◆ EXERCISE
Give the number of lines in these entries that contain "output", and nothing more.

◆ RECORDS FOR THIS TASK
++++++++
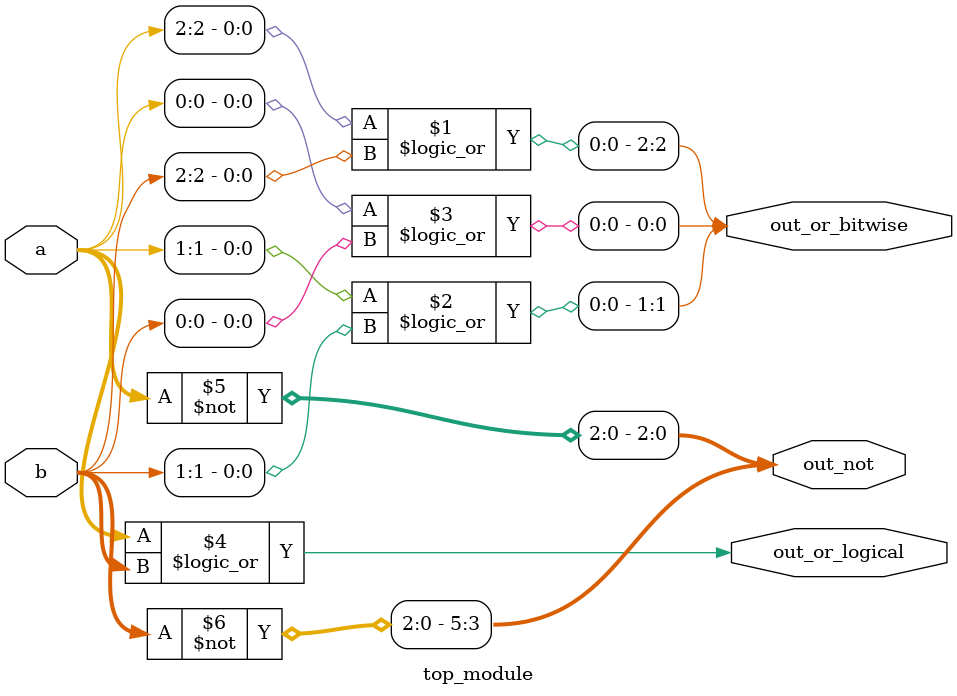
<source format=v>
module top_module( 
    input [2:0] a,
    input [2:0] b,
    output [2:0] out_or_bitwise,
    output out_or_logical,
    output [5:0] out_not
);
    
    assign out_or_bitwise[2] = a[2] || b[2];
    assign out_or_bitwise[1] = a[1] || b[1];
    assign out_or_bitwise[0] = a[0] || b[0];
    assign out_or_logical = a || b;
    assign out_not[2:0] = ~a;
    assign out_not[5:3] = ~b;

endmodule

</source>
++++++++
◆ EXERCISE SOLUTION
3